Its been a week since we lost the series, and our chance at the cup. In past years, the week that follows is always a hard one. While I did come into the office faced with a thousand condolences on our loss-so much so you would think I was going to a funeral-there at least wasn't the kind of fights, and pissed off moods from the husband as in past years.
We haven't talked much about it. The game, the series, the sport since. Andy shaved off his beard Saturday night, turned off the tv and we went to bed. For the few days that followed there was this weird feeling I must say. I wasn't disgusted just kind of numb, almost as if I didn't know what to think. I was sad that we lost, yes.
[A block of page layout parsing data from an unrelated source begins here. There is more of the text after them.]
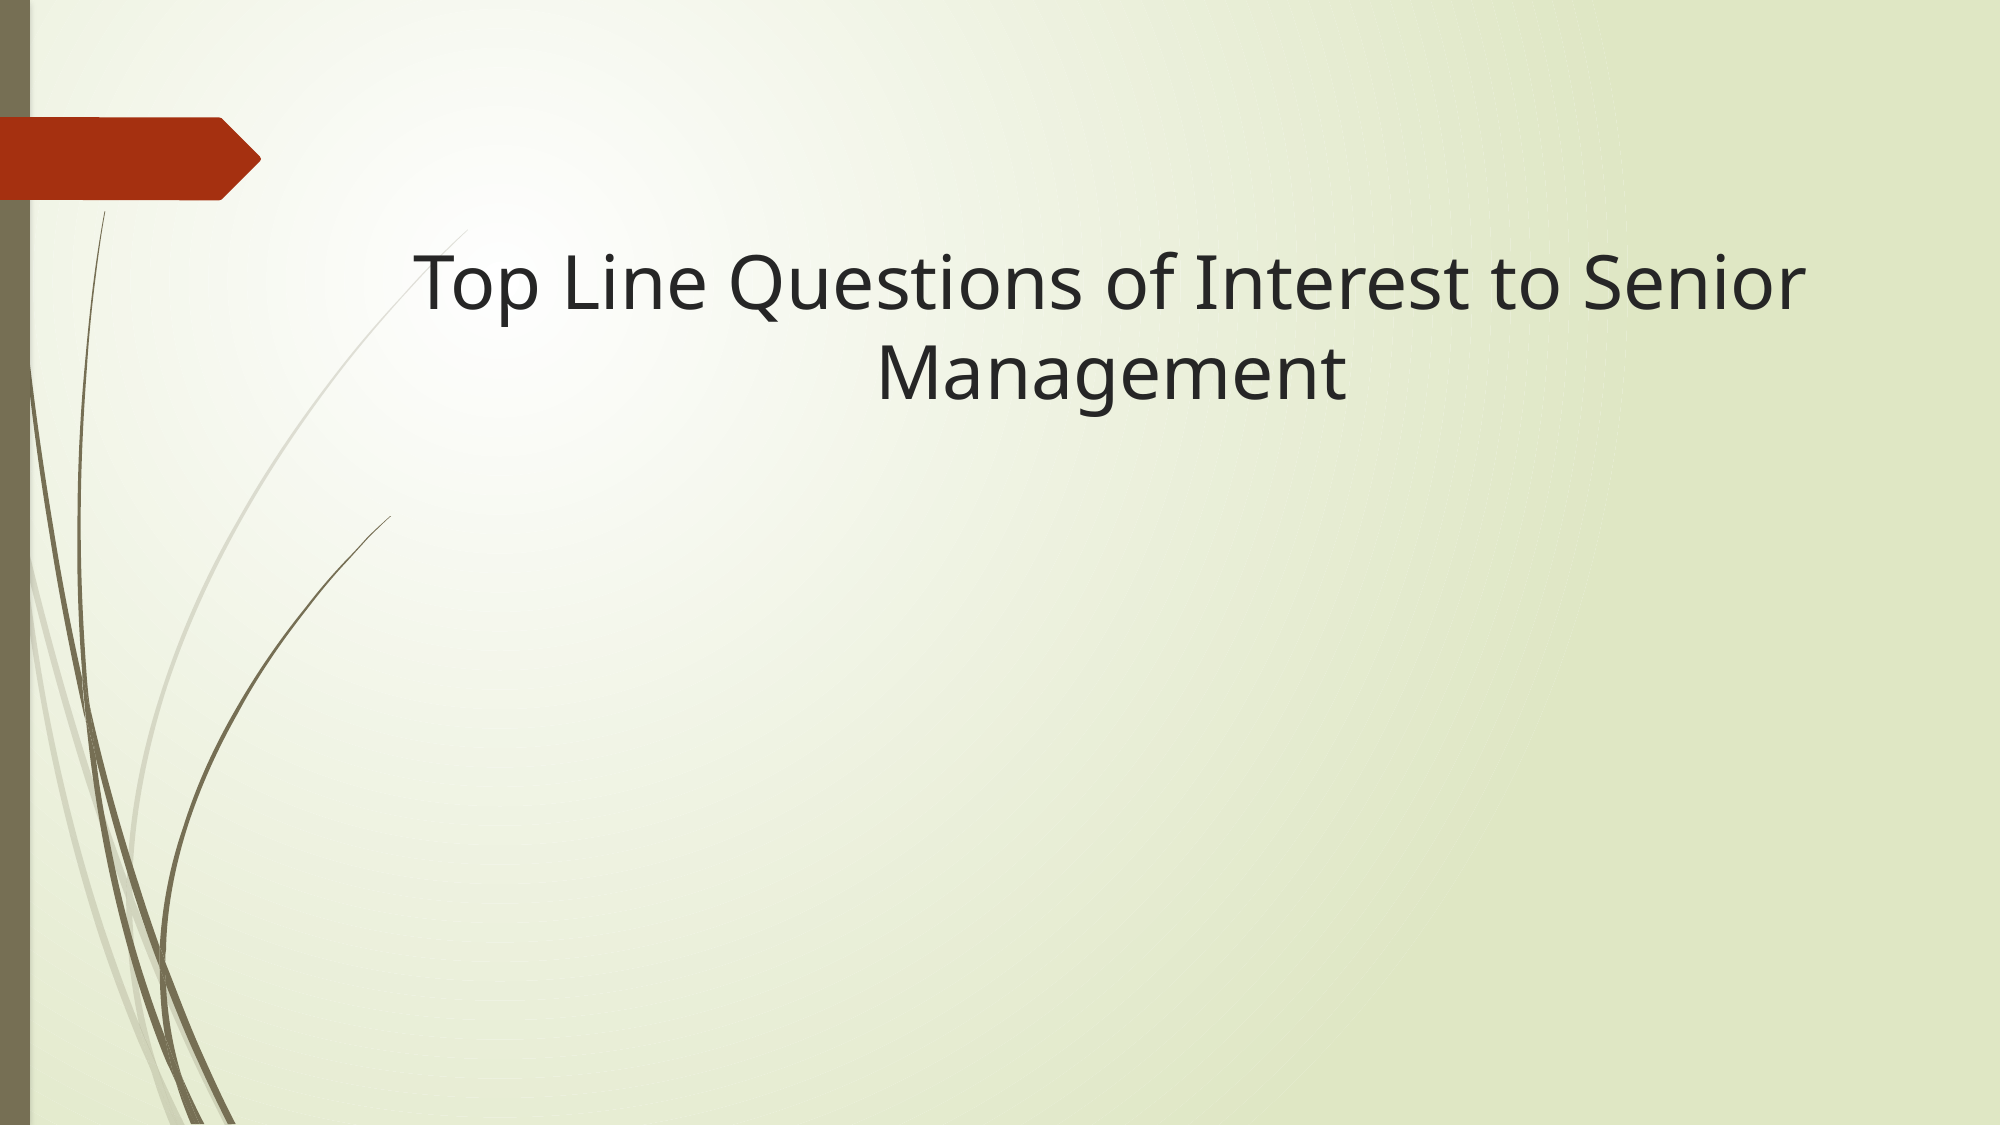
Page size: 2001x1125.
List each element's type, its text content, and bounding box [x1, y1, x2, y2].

title Top Line Questions of Interest to Senior Management [380, 227, 1843, 438]
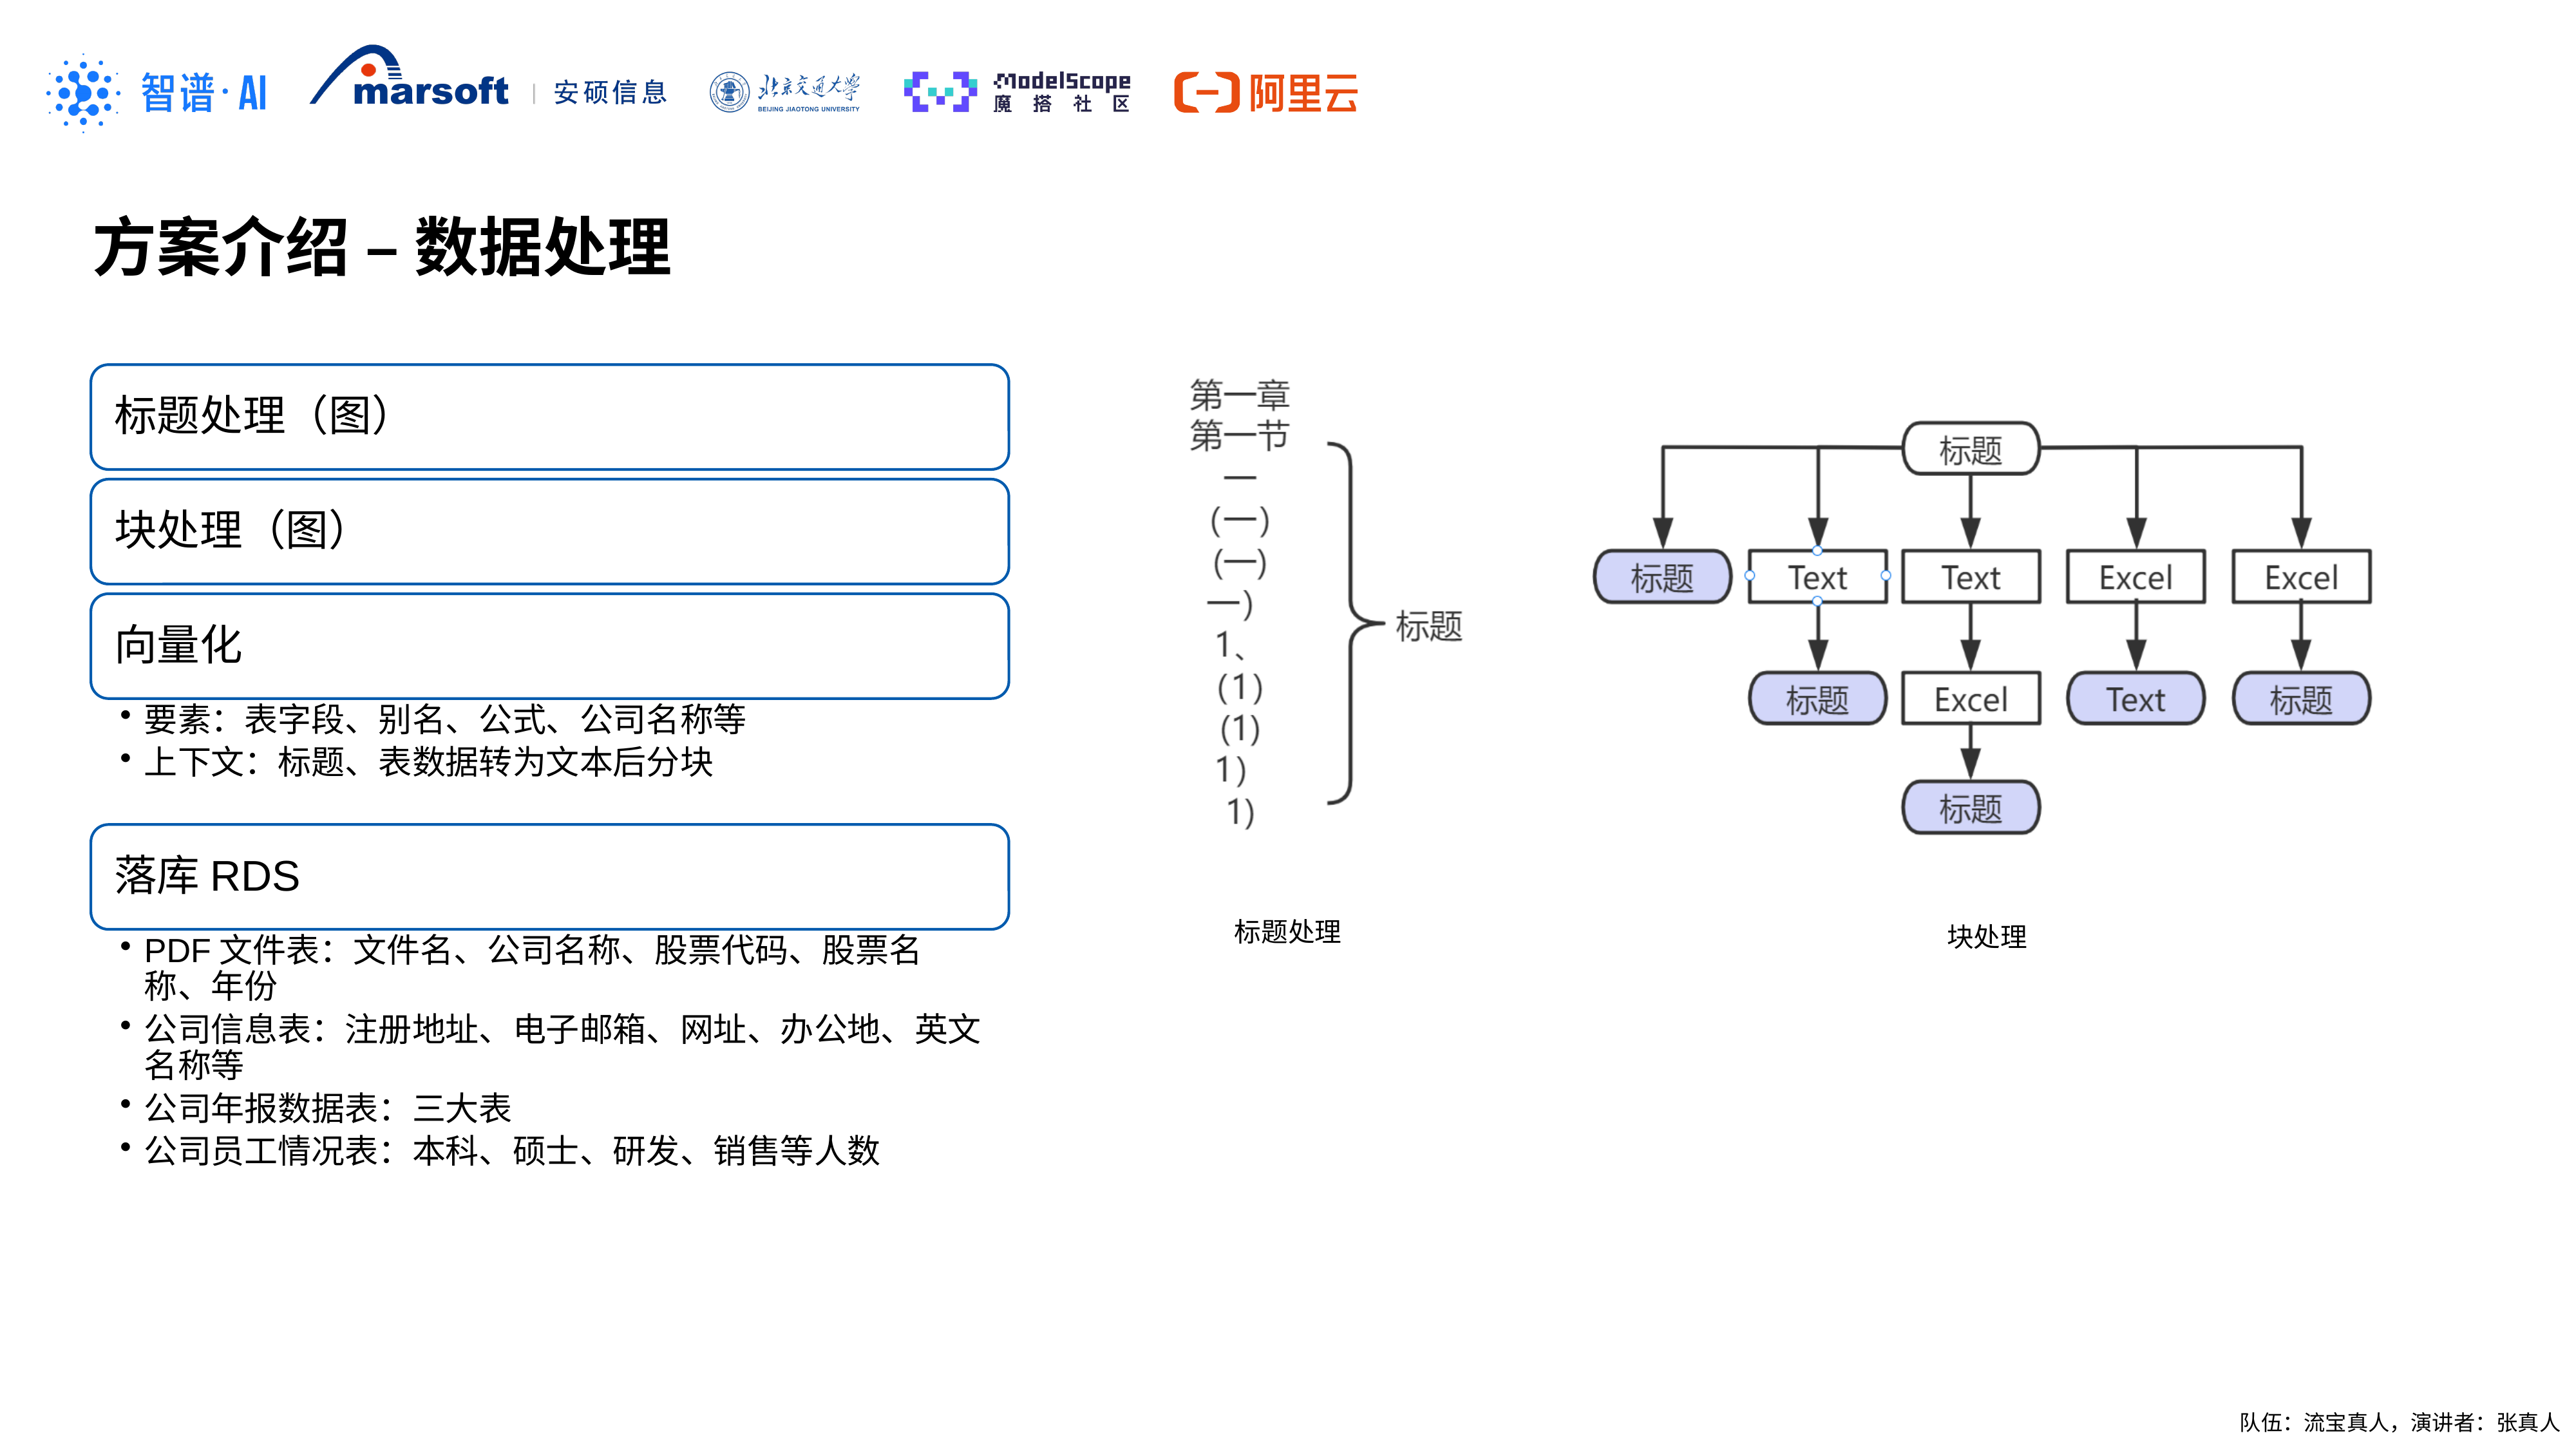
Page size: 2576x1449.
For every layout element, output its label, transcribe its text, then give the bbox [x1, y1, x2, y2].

text_box 队伍：流宝真人，演讲者：张真人 [2216, 1403, 2566, 1441]
text_box 块处理 [1941, 914, 2033, 958]
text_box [90, 357, 1009, 1294]
picture [32, 41, 281, 147]
picture [1138, 57, 1396, 129]
text_box 标题处理 [1228, 909, 1347, 953]
picture [309, 44, 670, 135]
picture [1132, 330, 1499, 879]
picture [708, 70, 862, 115]
picture [904, 71, 1130, 112]
text_box 方案介绍 – 数据处理 [71, 195, 918, 293]
picture [1571, 381, 2403, 857]
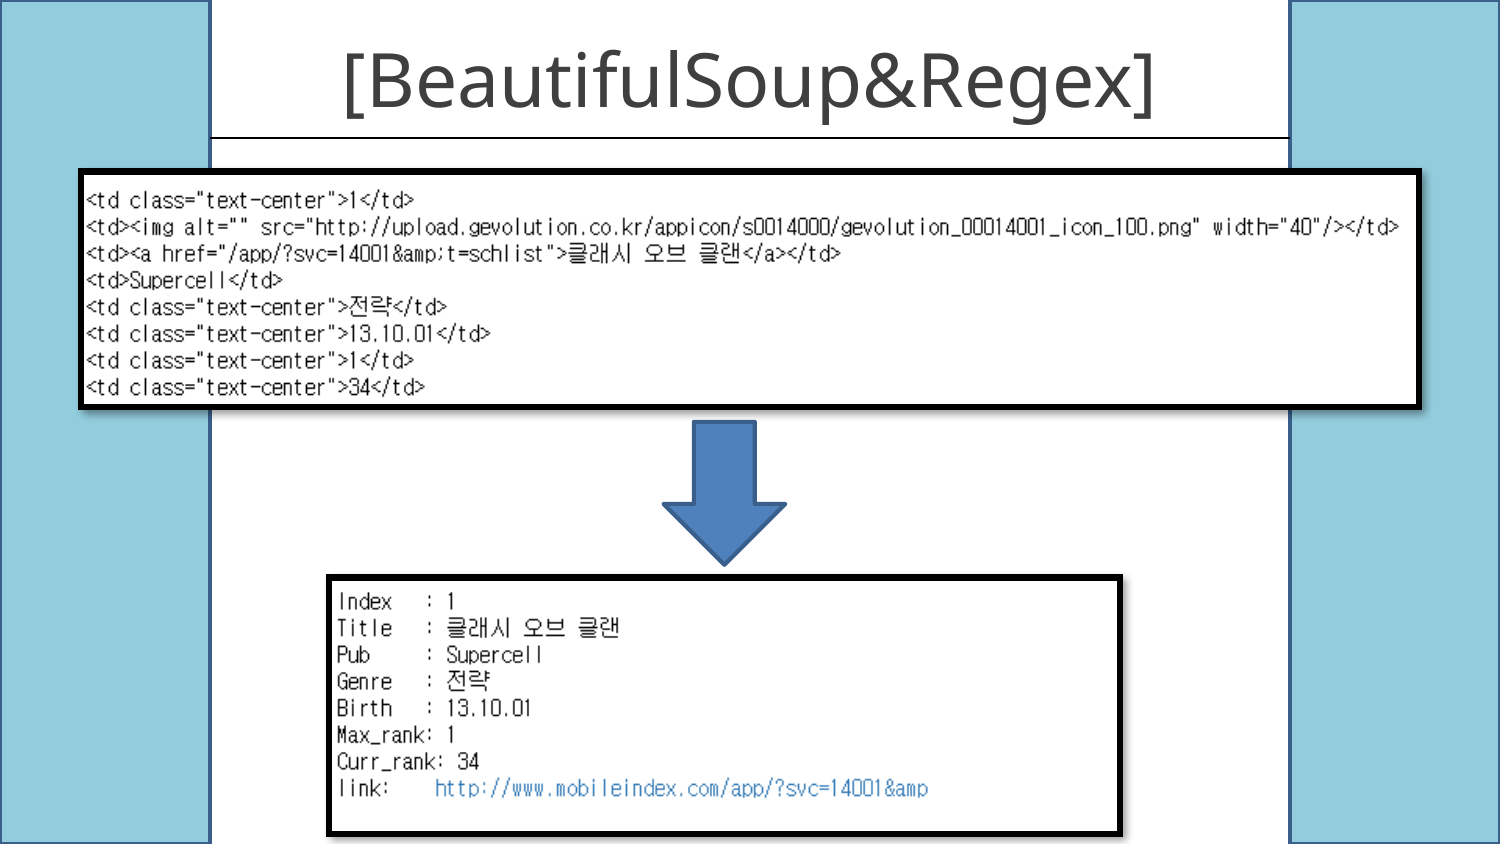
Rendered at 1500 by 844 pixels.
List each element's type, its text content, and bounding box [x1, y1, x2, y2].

picture [84, 174, 1416, 405]
text_box [661, 419, 788, 567]
text_box [0, 0, 212, 844]
picture [331, 580, 1117, 831]
title [BeautifulSoup&Regex] [212, 24, 1288, 131]
text_box [1288, 0, 1500, 844]
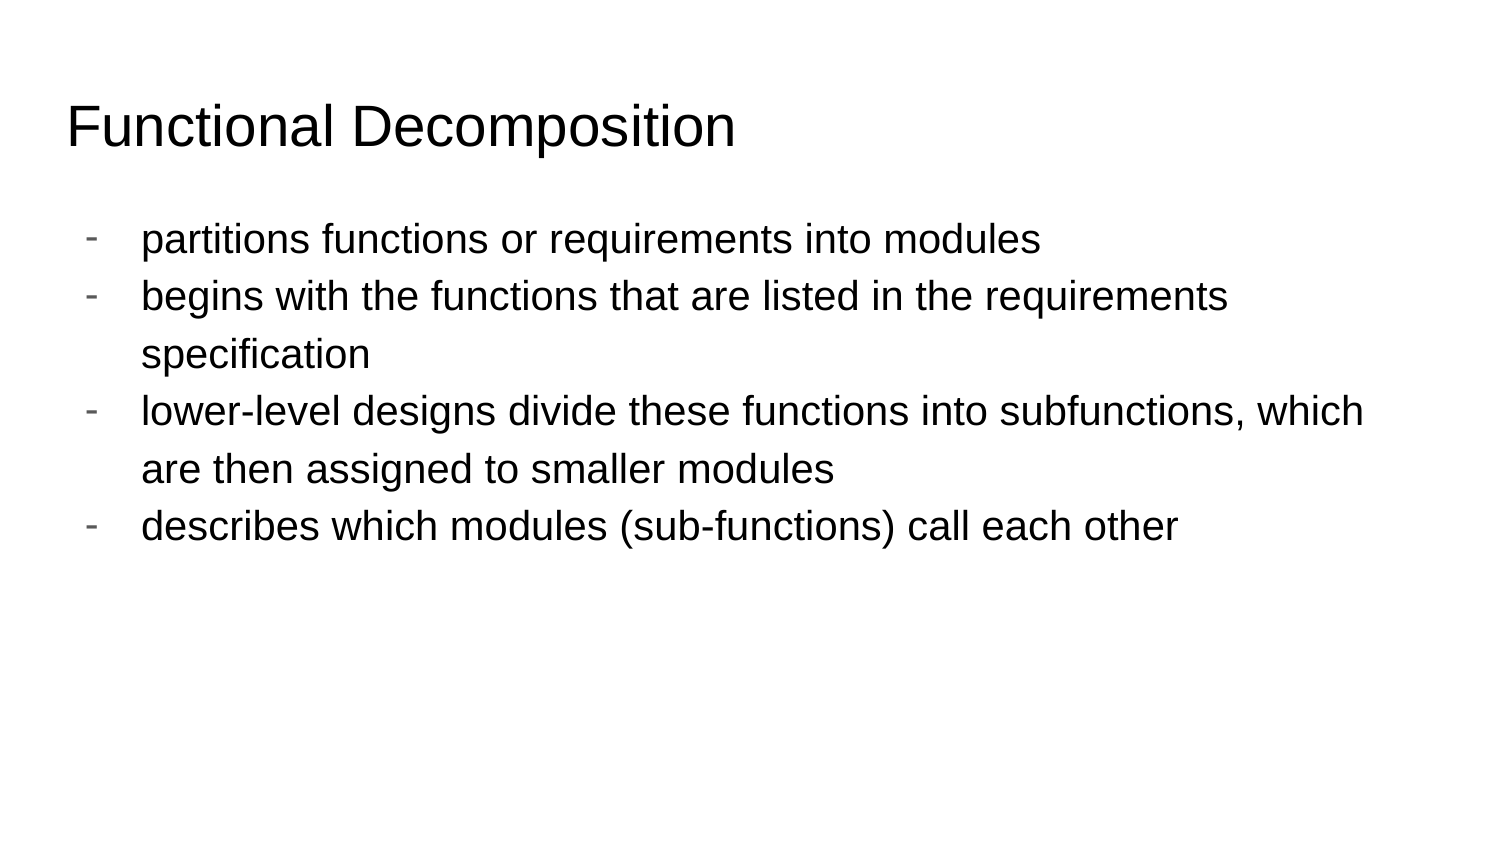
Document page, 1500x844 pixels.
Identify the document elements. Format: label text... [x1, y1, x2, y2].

But it was over and I at least was willing to accept it a hell of a lot more than I did last year.
Just as we haven't talked about the game, we haven't watched much of the series that followed. After we are out of it, its common. We spend just about nine months with our live surrounded by hockey, so separation from the sport is nice for awhile. I admit it. Its nice not have to be home to watch a game, to feel as though everything relies on a win or a loss....we can plan things.
We have spent this first post hockey weekend as a family. Doing odds and ends. There is no checking of the games that are going on. Its kind of nice. There hasn't even been a whole lot of mention to the fact that Dale Hunter resigned. Maybe there should be. But we haven't discussed it. Andy said it was a bit shocking and yet not at the same time. He is a family man. He gets it.
And it looks to be in terms of our household anyway, a quiet off season.
At least for the moment.
Though I guarantee it won't last long.